What happened after this 2002 report was sent to the DPS urging a proper inquiry of News of the World’s potential criminal associations with Southern Investigations?
Nothing.
However, the day after the request was submitted in late August, Rebekah Brooks and her then husband Ross Kemp had a long dinner at the Ivy Club with Commissioner John Stevens and his wife. Two weeks later the two couples return for a second dinner at the club, accompanied by Dick Fedorcio.
There is no record of any reprimand of Marunchak – indeed he is promoted to Irish editor of News of the World.
Brooks Confronted Over Interference with a Murder Inquiry
It wasn’t till the following January that Cook had amassed enough information to confront the editor of News of the World at Scotland Yard with evidence about the long standing financial relationship between Marunchak and Rees. On 9 January 2003 Brooks was called to a meeting with Cook, Commander Andre Baker and Dick Fedorcio and shown a witness statement. As Vanity Fair reported three years ago:
Faced with these allegations, Brooks told Cook she “would look into it.” According to the Leveson testimony of Dick Fedorcio, Brooks went straight from this meeting to a drinks reception where she talked again with Commissioner Stevens.
Byline understands Brooks also consulted with managing editor Stuart Kuttner the following day, Friday 10 January.
Kuttner’s notebooks, used as evidence in the phone hacking trial, are believed to still be in the possession of the Metropolitan police.
Over the weekend, Brooks was told she was appointed editor of the Sun, and by Monday 13 January 2003, Andy Coulson was appointed her replacement.
How Brooks Can Help the Panel Inquiry
The evidence of Jacqui Hames, Bob Quick and others at the Leveson Inquiry about the strange and often nefarious connections between private investigators, police and the press, would have been dramatically supported by statements from Detective Chief Superintendent Dave Cook who was due to become a core participant.
However, the day before that happened, Cook was arrested by officers tipped off by News Corp’s Management and Standards Committee (MSC) revealing emails between Cook and the Sun crime correspondent Mike Sullivan over a potential book. All charges were dropped against Sullivan and there’s no suggestion money changed hands. A file was sent to the CPS last year but Cook has yet to be charged.
In the circumstances, it looks suspiciously like Cook was targeted by the MSC to silence him at a crucial time.
Understandably, Brooks’ lawyers were very critical of Jacqui Hames’ evidence to the Leveson Inquiry, given that she still faced trial in 2012. But now that risk has gone.
Brooks was found not guilty last June after an 8 month trial of conspiring to phone hack, pay public officials or pervert the course of justice. She is in the clear in regard to any criminal accusations.
But she could do a lot to restore her reputation if she co-operated with Daniel Morgan Independent Panel Inquiry.

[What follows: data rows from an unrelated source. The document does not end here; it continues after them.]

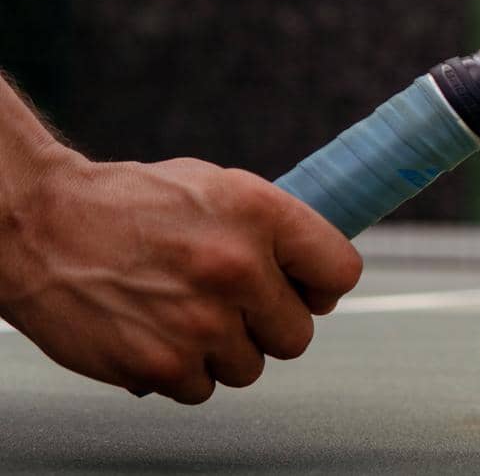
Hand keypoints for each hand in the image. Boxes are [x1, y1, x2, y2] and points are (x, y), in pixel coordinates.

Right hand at [0, 148, 361, 403]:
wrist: (41, 226)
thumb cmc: (129, 205)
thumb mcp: (218, 188)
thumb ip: (273, 228)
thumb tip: (318, 273)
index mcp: (259, 214)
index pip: (341, 272)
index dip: (322, 286)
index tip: (305, 290)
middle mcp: (235, 268)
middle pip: (298, 335)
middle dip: (270, 324)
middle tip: (234, 306)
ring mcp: (199, 322)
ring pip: (250, 368)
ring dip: (224, 350)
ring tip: (185, 313)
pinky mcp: (160, 365)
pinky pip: (201, 389)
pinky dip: (182, 370)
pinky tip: (158, 332)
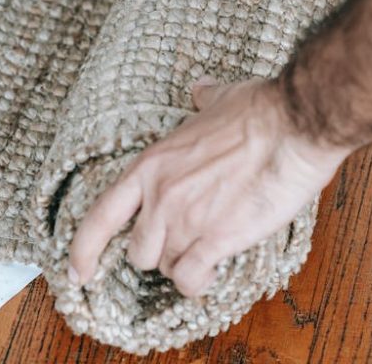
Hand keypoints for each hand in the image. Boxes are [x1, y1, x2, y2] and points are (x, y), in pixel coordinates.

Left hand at [68, 75, 348, 296]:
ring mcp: (186, 220)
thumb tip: (200, 89)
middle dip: (158, 252)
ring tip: (207, 249)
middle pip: (138, 251)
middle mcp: (162, 196)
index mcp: (153, 163)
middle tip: (184, 240)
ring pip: (167, 268)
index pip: (102, 215)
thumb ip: (202, 100)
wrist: (293, 125)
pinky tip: (214, 270)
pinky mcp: (216, 240)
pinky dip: (200, 282)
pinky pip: (192, 280)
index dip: (84, 248)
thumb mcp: (219, 98)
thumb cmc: (260, 109)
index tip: (78, 271)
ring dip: (184, 265)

Not only is the three decades long turmoil and disappointment of the Morgan family at issue, but the crucial relationship between the media, private investigators and the police is at stake.
What could be worse than hacking the phone of a murdered teenager? Perhaps perverting another murder inquiry, or somehow colluding in its cover-up?
For her own peace of mind, and the Morgan family’s, I believe Brooks needs to come clean about what she meant by this, and what she really knew about Marunchak and Southern Investigations.